I do think that those statistics don't take the sort of person it is into account, and that's important in this context; your everyday sexual fantasy isn't the same creature as a fantasy in the context of erotica writing. I mean, they're related, but it's still different in terms of motivation and effect to some extent. Also, we don't know the role imagination plays in the lives of your everyday common garden-variety sex-offender; my guess is that there's a wide enough variety, but the majority of people in general (sex offenders or not) aren't very imaginative, so I assume they don't reflect on their desires one way or the other but rather act on them mindlessly, not considering the real effects (especially in circumstantial cases, which are probably in the majority of instances-- ie, not premeditated). Most people (I assume and observe), as in, most 'normal' non-especially-creative people, don't seem to have much of a conscious, active imagination; I'm not sure what precise effect that has-- I just think they don't think about their dreams/feelings that much if they don't have to, so a lot of it's repressed and unconscious.

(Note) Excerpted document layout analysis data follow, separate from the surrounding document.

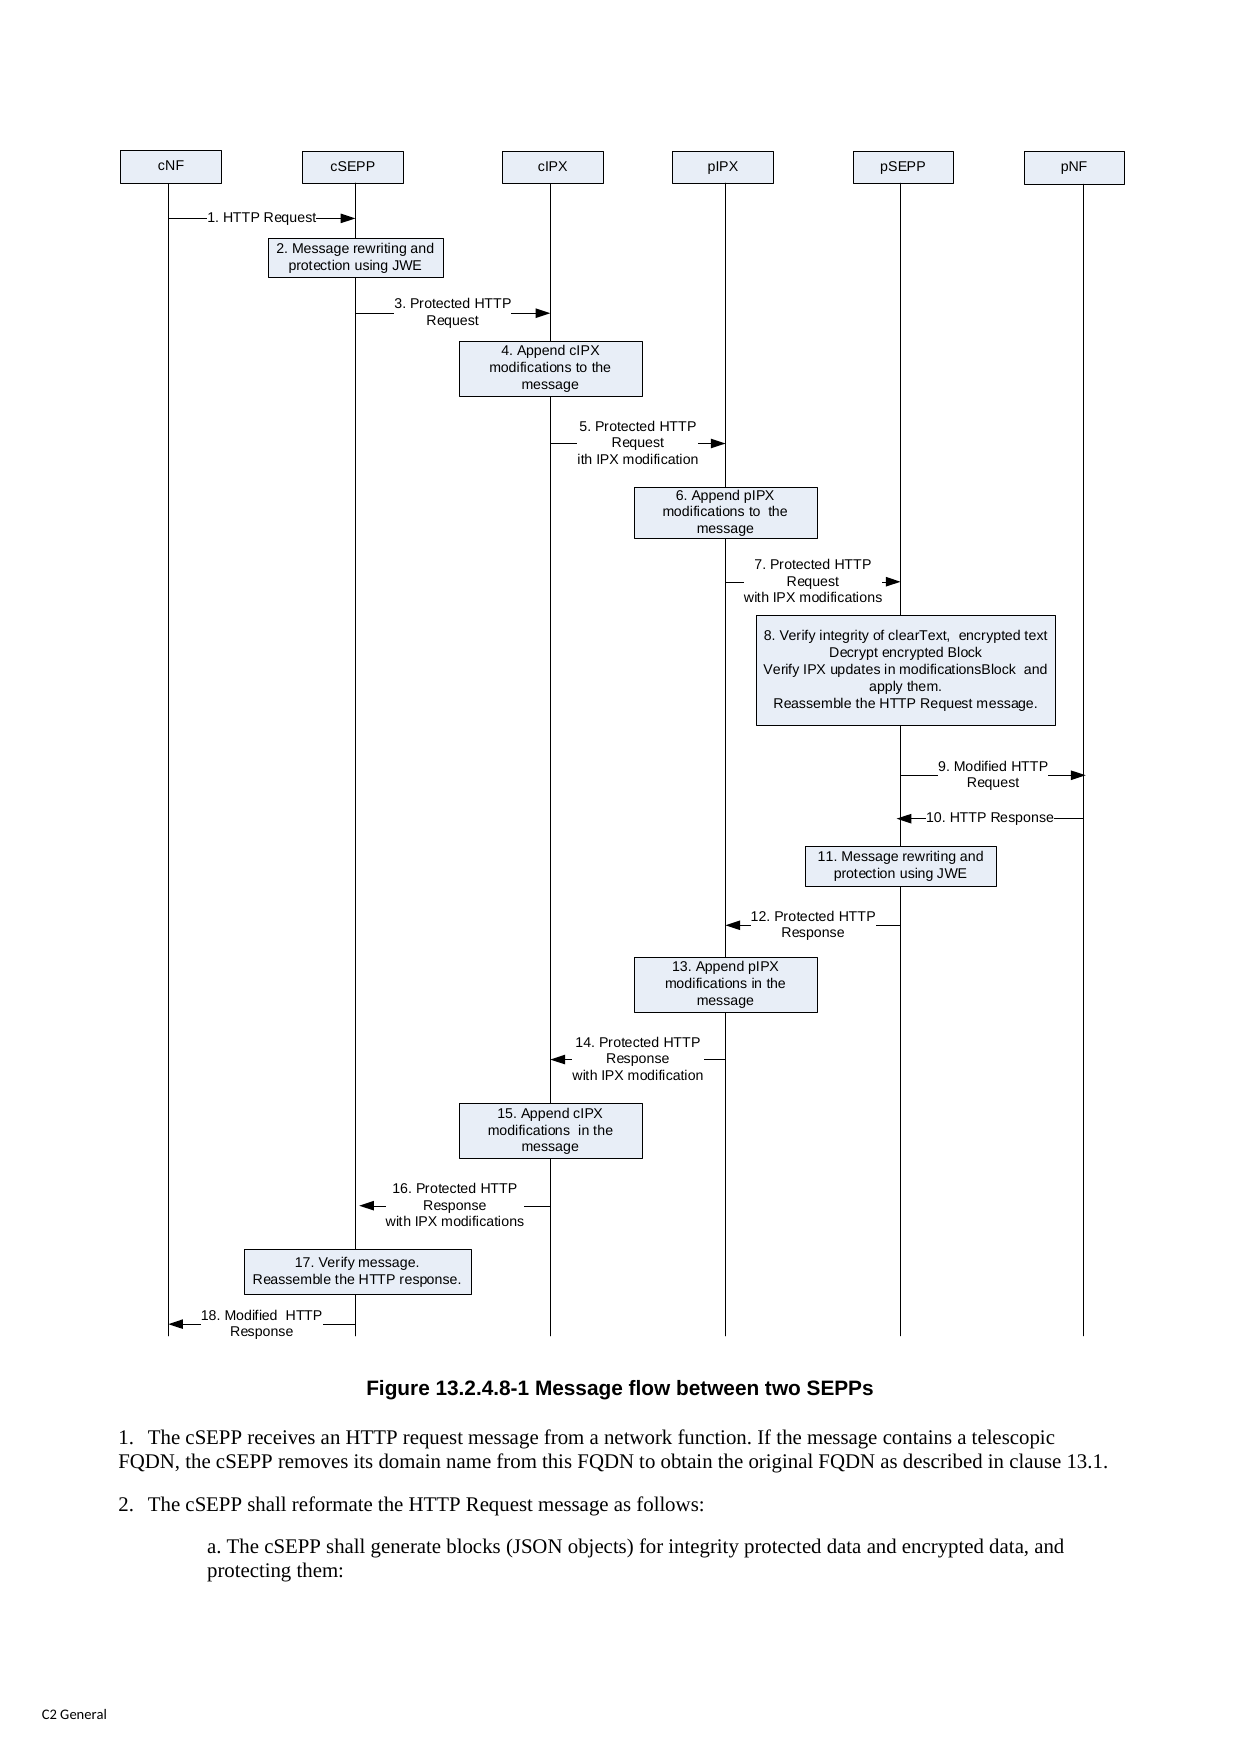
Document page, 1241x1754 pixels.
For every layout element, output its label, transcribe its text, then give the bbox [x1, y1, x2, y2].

text 2. The cSEPP shall reformate the HTTP Request message as follows: [118, 1492, 1122, 1516]
text 1. The cSEPP receives an HTTP request message from a network function. If the message contains a telescopic FQDN, the cSEPP removes its domain name from this FQDN to obtain the original FQDN as described in clause 13.1. [118, 1425, 1122, 1473]
text Figure 13.2.4.8-1 Message flow between two SEPPs [118, 1376, 1122, 1400]
text a. The cSEPP shall generate blocks (JSON objects) for integrity protected data and encrypted data, and protecting them: [207, 1534, 1122, 1582]
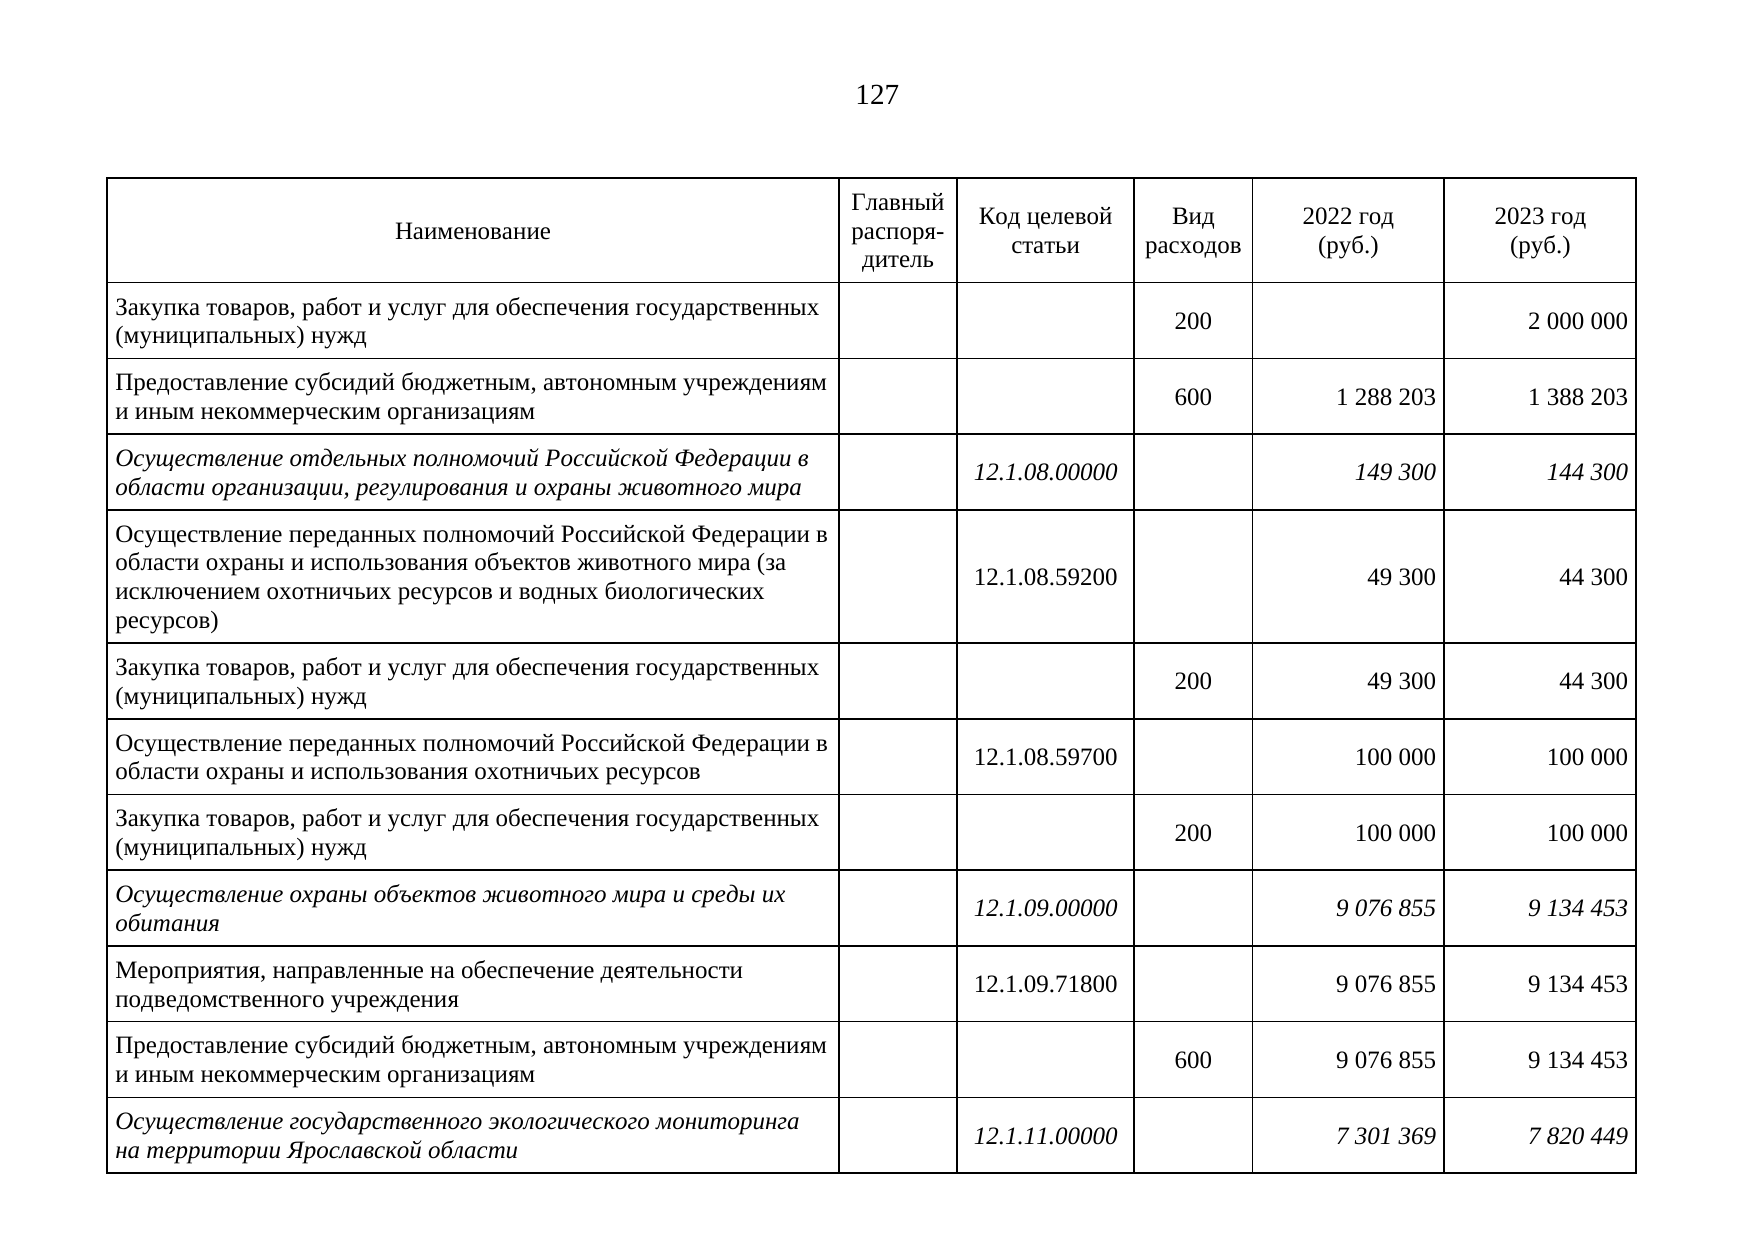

So what does it mean, as a creative self-aware person, to let your unconscious out to play? Obviously, since people who write erotica or fiction of any sort are in a minority, and sex offenders are also (thankfully) a minority of the population, there aren't going to be many people who're both writers and sex offenders. And so on some level I can see where the indignation comes from-- something about the way writers are, the way we're more comfortable with our darker/deeper levels of imagination, we think of it as harmless 'cause obviously the only person it ever seems to hurt is ourselves (and it's more like a burden in the outside world, rather than some sort of weapon). I think it's much more dangers to not explore it, not write or think about it, in terms of having it get away from conscious control. And yet at the same time I just instinctively feel the thin, worn places where the walls between desire nd impulse to action are worn thin; the thing that's keeping me from action is really my innate nature rather than some safety of fantasy remaining in check by its nature, I guess.